Dalla protostoria etrusca all’Età villanoviana

Dal 1200 al 900 a.C. è quella che gli storici definiscono protostoria etrusca, o meglio Età protovillanoviana. Siamo nell’Età del bronzo, i più grandi centri sono situati fra Tarquinia e Cerveteri, nella media valle del fiume Fiora e sulle fasce collinari attorno alla Cetona, ed è una fase ’embrionale’ dell’Età villanoviana vera e propria, che va invece dal 900 al 720 a.C. Si diffusero peculiarità regionali: ad esempio, l’ingrediente base nell’entroterra era il farro, nelle località marittime il pesce. Analogamente, la vita era nomade nelle Marche settentrionali, nel Lazio centrale, in Abruzzo, nel Sannio, nell’Irpinia e in Calabria, mentre nel Lazio settentrionale, in Toscana e nel relativo arcipelago approdarono i primi naviganti alla ricerca di metalli, soprattutto il ferro. Il bronzo veniva ancora lavorato, ma solo per la produzione di piccoli oggetti. I primi insediamenti vennero fondati non troppo lontano dalla costa, ma l’unica città-stato etrusca sul mare è stata probabilmente Populonia, uno dei principali porti per l’imbarco di argento e rame. Furono proprio i commerci a contribuire allo sviluppo di questo popolo. Tratto distintivo è il culto dei morti, che cambierà e si perfezionerà col tempo: dalla sepoltura delle ceneri dei defunti si passò infatti in pochi secoli alla creazione di vere e proprie necropoli, riportate alla luce nell’Ottocento. L’idea alla base era quella di una vita ultraterrena, probabilmente teorizzata dal profeta Tagete, secondo cui il destino degli uomini era in mano agli dèi. La sorte non poteva essere cambiata, ma soltanto anticipata: precisamente, dai sacerdoti, per mezzo dell’osservazione degli organi interni degli animali o del volo degli uccelli.

L’espansione dell’Etruria

I contatti con la civiltà ellenica aprirono la cosiddetta Età orientalizzante, che va dal 720 al 580 a.C., ed avvennero soprattutto nella Magna Grecia e in Sicilia. La ceramica divenne materiale di scambio, il che si riflette nel miglioramento di torni e forni utilizzati dagli Etruschi per la produzione di vasellame. Il legame s’intrecciò anche con la religione, con la comparsa di statuine che reinterpretavano le divinità locali, in modo tale da renderle conformi a quelle greche. Durante l’Età arcaica, che va dal 580 al 480 a.C. i ‘Tirreni’, come venivano chiamati al di là dell’Adriatico, raggiunsero il proprio apice con la vittoria – insieme ai Cartaginesi – nella battaglia di Alalia del 540 a.C. contro i Focei di Marsiglia, che secondo Erodoto vennero lapidati. Gli Etruschi, in questo periodo, dominarono su tutta la penisola italiana, sul Tirreno e sul Mediterraneo occidentale. Nonostante l’abilità nell’agricoltura e nella bonifica delle zone paludose, l’espansione si arrestò all’inizio dell’Età classica (480-320 a.C.), precisamente a Cuma (474 a.C.), sconfitti dalla flotta siracusana di re Gerone I. L’esercito siceliota, nel secolo successivo, sottrasse ulteriori territori agli Etruschi, soprattutto nelle aree nord-orientali. Ancor più di Siracusa, però, si stava sviluppando – dal 753 a.C., anno della sua fondazione – in maniera inesorabile una nuova, vicinissima minaccia: Roma.

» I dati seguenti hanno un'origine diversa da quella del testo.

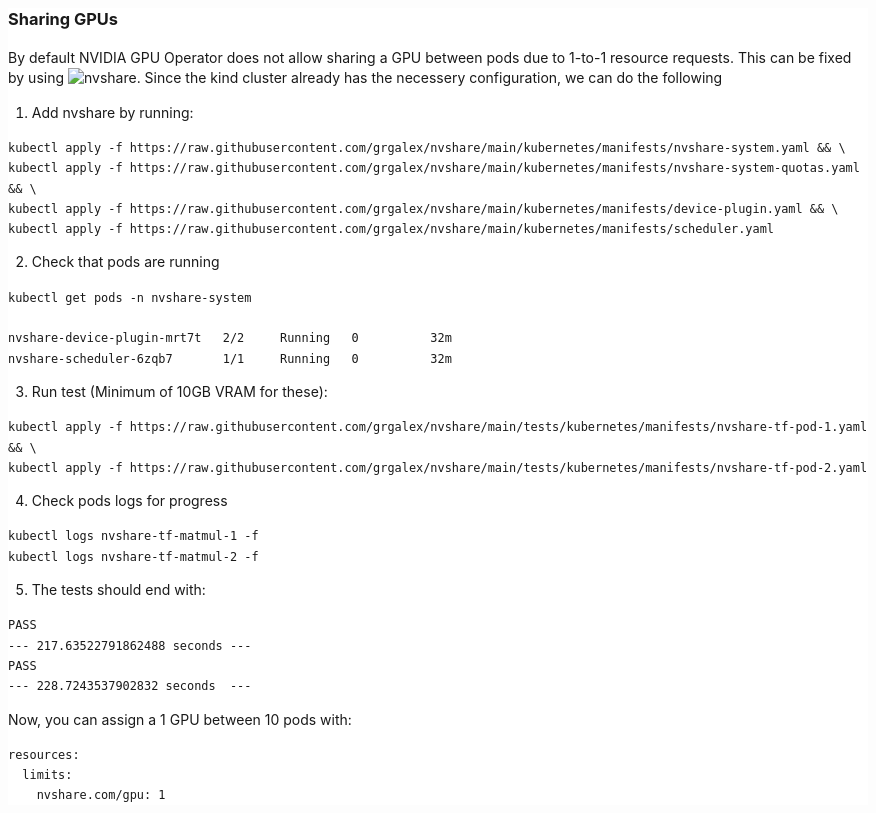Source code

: ### Sharing GPUs 

By default NVIDIA GPU Operator does not allow sharing a GPU between pods due to 1-to-1 resource requests. This can be fixed by using ![nvshare](https://github.com/grgalex/nvshare?tab=readme-ov-file#deploy_k8s). Since the kind cluster already has the necessery configuration, we can do the following

1. Add nvshare by running:

```
kubectl apply -f https://raw.githubusercontent.com/grgalex/nvshare/main/kubernetes/manifests/nvshare-system.yaml && \
kubectl apply -f https://raw.githubusercontent.com/grgalex/nvshare/main/kubernetes/manifests/nvshare-system-quotas.yaml && \
kubectl apply -f https://raw.githubusercontent.com/grgalex/nvshare/main/kubernetes/manifests/device-plugin.yaml && \
kubectl apply -f https://raw.githubusercontent.com/grgalex/nvshare/main/kubernetes/manifests/scheduler.yaml
```

2. Check that pods are running

```
kubectl get pods -n nvshare-system

nvshare-device-plugin-mrt7t   2/2     Running   0          32m
nvshare-scheduler-6zqb7       1/1     Running   0          32m
```

3. Run test (Minimum of 10GB VRAM for these):

```
kubectl apply -f https://raw.githubusercontent.com/grgalex/nvshare/main/tests/kubernetes/manifests/nvshare-tf-pod-1.yaml && \
kubectl apply -f https://raw.githubusercontent.com/grgalex/nvshare/main/tests/kubernetes/manifests/nvshare-tf-pod-2.yaml
```

4. Check pods logs for progress

```
kubectl logs nvshare-tf-matmul-1 -f
kubectl logs nvshare-tf-matmul-2 -f
```

5. The tests should end with:

```
PASS
--- 217.63522791862488 seconds ---
PASS
--- 228.7243537902832 seconds  ---
```

Now, you can assign a 1 GPU between 10 pods with:

```
resources:
  limits:
    nvshare.com/gpu: 1
```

Roma e la ‘fine’ degli Etruschi

Iniziati già nell’VIII secolo a.C., con l’attacco da parte della città etrusca di Fidene, che riteneva Roma un’ingombrante minaccia, gli scontri furono frequenti nel corso dei secoli. Il confine naturale tra i popoli latini e il futuro grande impero erano delimitati dal Tevere, ma l’Urbe, distante soli 20km, mise nelle proprie mire la città di Veio, ricca, organizzata, dalla posizione estremamente strategica, sia in termini difensivi, sia per il controllo su un attraversamento del biondo fiume. I Romani, che avevano appreso l’arte del combattimento durante la dominazione dei Tarquini, avevano iniziato la propria espansione proprio sotto i grandi re etruschi Tarquinio Prisco, Servio Tullio e Tarquinio il Superbo. Così, dopo aver sconfitto Sabini, Volsci, Equi, Ernici, Latini e Sanniti, strapparono ai Tirreni Veio nel 396 a.C., seguita da numerosi territori meridionali, in particolare Roselle, nel 294 a.C. Fu quindi il turno di Sutrium, Nepi e Tarquinia e, nonostante oltre due secoli di strenua lotta all’espansionismo del potente, vicino rivale, la Guerra Sociale del 90 a.C. pose di fatto fine – durante l’Età ellenistica (320-27 a.C.) – all’autonomia etrusca, alla cui popolazione fu conferita la cittadinanza romana mediante la lex Iulia dell’89 a.C.